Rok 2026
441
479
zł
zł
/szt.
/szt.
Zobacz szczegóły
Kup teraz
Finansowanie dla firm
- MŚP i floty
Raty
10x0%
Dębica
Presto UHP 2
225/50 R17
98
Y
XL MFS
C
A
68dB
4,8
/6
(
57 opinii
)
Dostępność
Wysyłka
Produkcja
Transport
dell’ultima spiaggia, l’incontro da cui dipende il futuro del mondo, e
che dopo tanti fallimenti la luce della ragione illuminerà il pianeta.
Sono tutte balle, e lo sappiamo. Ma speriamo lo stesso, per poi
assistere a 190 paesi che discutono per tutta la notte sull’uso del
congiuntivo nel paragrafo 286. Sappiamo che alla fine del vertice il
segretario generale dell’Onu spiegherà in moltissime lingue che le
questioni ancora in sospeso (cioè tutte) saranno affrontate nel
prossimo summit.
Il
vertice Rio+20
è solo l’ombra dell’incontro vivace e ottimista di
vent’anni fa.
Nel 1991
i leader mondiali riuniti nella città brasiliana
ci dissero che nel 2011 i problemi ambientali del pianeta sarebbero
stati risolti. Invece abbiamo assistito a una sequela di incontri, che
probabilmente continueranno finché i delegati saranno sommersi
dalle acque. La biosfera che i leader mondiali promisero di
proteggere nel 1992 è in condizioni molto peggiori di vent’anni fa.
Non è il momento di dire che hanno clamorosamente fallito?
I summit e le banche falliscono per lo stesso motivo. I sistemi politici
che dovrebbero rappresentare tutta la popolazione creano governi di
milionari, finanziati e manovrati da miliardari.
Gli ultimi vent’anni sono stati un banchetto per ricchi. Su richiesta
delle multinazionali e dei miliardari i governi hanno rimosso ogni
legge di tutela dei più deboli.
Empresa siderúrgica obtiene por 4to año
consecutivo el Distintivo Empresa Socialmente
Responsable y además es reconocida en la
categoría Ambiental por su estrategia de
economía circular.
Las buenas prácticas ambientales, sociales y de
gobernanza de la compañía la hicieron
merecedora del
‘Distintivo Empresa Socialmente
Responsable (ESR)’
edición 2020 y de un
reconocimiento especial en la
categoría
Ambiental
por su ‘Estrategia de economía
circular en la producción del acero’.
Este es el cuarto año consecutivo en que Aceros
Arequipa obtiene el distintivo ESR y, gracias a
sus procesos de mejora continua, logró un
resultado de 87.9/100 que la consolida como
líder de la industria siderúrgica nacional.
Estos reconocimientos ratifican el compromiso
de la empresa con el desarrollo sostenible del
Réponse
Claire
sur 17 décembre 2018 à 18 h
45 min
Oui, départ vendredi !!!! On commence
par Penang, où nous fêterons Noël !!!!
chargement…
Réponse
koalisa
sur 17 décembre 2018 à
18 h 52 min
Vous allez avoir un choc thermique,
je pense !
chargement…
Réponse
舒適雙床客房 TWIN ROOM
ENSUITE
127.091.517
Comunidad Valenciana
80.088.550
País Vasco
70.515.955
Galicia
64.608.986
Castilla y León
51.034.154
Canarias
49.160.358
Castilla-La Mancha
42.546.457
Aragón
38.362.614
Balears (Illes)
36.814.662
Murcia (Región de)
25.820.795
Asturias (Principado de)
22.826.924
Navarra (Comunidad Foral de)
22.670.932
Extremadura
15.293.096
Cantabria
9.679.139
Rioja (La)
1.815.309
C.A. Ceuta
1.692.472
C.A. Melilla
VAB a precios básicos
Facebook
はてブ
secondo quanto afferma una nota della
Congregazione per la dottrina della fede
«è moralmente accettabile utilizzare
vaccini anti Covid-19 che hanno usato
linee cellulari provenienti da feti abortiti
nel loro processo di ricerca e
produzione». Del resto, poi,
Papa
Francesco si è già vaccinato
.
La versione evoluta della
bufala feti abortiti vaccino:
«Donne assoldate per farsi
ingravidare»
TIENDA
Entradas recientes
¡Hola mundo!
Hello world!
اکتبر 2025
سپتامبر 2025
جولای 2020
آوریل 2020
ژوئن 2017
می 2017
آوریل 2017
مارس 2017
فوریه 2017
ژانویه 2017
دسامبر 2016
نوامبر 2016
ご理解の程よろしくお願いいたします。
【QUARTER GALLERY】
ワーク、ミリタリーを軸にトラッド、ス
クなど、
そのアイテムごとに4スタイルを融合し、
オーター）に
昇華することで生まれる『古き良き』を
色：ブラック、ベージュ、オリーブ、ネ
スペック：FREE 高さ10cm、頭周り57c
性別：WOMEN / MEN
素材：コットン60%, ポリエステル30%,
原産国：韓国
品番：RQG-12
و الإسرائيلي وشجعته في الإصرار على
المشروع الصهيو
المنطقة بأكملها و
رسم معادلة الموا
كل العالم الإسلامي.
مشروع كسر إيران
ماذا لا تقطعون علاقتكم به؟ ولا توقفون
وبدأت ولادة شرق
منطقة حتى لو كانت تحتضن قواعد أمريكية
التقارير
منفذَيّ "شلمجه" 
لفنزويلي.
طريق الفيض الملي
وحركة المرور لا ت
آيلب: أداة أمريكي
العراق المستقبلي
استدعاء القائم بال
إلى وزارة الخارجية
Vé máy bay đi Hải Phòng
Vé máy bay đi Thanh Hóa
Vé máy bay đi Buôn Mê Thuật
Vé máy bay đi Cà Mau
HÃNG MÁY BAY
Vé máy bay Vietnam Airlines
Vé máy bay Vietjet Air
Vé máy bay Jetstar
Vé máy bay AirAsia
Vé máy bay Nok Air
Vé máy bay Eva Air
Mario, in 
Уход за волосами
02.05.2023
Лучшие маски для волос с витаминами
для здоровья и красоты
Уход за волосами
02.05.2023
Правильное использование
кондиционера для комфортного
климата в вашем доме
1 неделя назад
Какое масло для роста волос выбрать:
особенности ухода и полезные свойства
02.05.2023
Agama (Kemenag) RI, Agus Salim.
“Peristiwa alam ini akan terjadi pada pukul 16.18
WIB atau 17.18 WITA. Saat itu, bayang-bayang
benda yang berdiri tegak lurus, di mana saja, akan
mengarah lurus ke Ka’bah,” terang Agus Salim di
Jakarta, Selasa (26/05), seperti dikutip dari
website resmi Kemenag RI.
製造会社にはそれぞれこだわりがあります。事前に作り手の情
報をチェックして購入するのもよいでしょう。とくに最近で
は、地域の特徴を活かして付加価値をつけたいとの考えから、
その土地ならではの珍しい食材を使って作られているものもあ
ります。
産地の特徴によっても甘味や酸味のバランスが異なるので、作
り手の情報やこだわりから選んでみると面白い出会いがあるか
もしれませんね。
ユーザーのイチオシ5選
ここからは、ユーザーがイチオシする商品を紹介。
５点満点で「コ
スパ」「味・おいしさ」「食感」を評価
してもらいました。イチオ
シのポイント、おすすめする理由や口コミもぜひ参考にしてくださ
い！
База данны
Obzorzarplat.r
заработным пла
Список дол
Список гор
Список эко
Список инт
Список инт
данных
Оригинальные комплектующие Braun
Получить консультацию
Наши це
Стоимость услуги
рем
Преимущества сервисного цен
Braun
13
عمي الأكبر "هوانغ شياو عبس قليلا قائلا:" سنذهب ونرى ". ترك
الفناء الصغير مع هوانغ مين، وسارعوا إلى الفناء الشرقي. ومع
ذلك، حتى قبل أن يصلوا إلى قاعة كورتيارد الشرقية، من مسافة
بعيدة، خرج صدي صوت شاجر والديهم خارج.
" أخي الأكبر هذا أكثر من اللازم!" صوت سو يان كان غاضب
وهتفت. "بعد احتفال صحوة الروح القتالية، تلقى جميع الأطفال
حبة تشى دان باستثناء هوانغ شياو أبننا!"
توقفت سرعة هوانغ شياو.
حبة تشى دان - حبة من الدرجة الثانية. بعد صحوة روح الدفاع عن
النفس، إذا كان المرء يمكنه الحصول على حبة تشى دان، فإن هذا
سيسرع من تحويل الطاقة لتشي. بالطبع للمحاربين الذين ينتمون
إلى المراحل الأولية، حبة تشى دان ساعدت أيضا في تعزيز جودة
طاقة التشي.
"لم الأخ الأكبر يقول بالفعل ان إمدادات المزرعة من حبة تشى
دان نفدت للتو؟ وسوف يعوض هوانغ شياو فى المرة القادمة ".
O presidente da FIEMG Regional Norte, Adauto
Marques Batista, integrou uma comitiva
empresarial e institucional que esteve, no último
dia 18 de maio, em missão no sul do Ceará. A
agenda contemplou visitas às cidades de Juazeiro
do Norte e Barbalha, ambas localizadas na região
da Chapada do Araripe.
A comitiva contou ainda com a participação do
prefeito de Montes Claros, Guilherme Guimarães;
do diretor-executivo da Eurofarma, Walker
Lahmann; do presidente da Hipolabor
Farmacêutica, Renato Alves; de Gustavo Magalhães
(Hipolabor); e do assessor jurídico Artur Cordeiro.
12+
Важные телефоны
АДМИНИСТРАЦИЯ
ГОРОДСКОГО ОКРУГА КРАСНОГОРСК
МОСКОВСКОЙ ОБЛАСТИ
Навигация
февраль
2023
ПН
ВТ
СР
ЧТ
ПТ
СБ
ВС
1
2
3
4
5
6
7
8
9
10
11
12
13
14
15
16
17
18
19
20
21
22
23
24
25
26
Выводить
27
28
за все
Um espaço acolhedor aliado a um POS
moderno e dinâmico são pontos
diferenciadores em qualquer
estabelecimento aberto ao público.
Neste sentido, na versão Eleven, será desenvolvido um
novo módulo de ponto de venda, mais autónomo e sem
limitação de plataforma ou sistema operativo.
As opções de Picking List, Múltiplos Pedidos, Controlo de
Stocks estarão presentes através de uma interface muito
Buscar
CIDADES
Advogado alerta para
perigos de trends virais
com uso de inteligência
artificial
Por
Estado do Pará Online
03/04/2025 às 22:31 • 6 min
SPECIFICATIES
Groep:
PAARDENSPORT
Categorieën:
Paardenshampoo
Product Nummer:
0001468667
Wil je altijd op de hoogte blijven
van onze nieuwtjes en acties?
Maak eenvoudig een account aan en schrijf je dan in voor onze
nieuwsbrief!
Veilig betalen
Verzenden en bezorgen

:::::

→ **YOUR TASK**: Please output exactly the lines between the one holding "da Chapada do Araripe." and the one holding "03/04/2025 às 22:31 • 6 min" in the records above, inclusive, and nothing more.

→ **WRITTEN ANSWER**:
da Chapada do Araripe.
A comitiva contou ainda com a participação do
prefeito de Montes Claros, Guilherme Guimarães;
do diretor-executivo da Eurofarma, Walker
Lahmann; do presidente da Hipolabor
Farmacêutica, Renato Alves; de Gustavo Magalhães
(Hipolabor); e do assessor jurídico Artur Cordeiro.
12+
Важные телефоны
АДМИНИСТРАЦИЯ
ГОРОДСКОГО ОКРУГА КРАСНОГОРСК
МОСКОВСКОЙ ОБЛАСТИ
Навигация
февраль
2023
ПН
ВТ
СР
ЧТ
ПТ
СБ
ВС
1
2
3
4
5
6
7
8
9
10
11
12
13
14
15
16
17
18
19
20
21
22
23
24
25
26
Выводить
27
28
за все
Um espaço acolhedor aliado a um POS
moderno e dinâmico são pontos
diferenciadores em qualquer
estabelecimento aberto ao público.
Neste sentido, na versão Eleven, será desenvolvido um
novo módulo de ponto de venda, mais autónomo e sem
limitação de plataforma ou sistema operativo.
As opções de Picking List, Múltiplos Pedidos, Controlo de
Stocks estarão presentes através de uma interface muito
Buscar
CIDADES
Advogado alerta para
perigos de trends virais
com uso de inteligência
artificial
Por
Estado do Pará Online
03/04/2025 às 22:31 • 6 min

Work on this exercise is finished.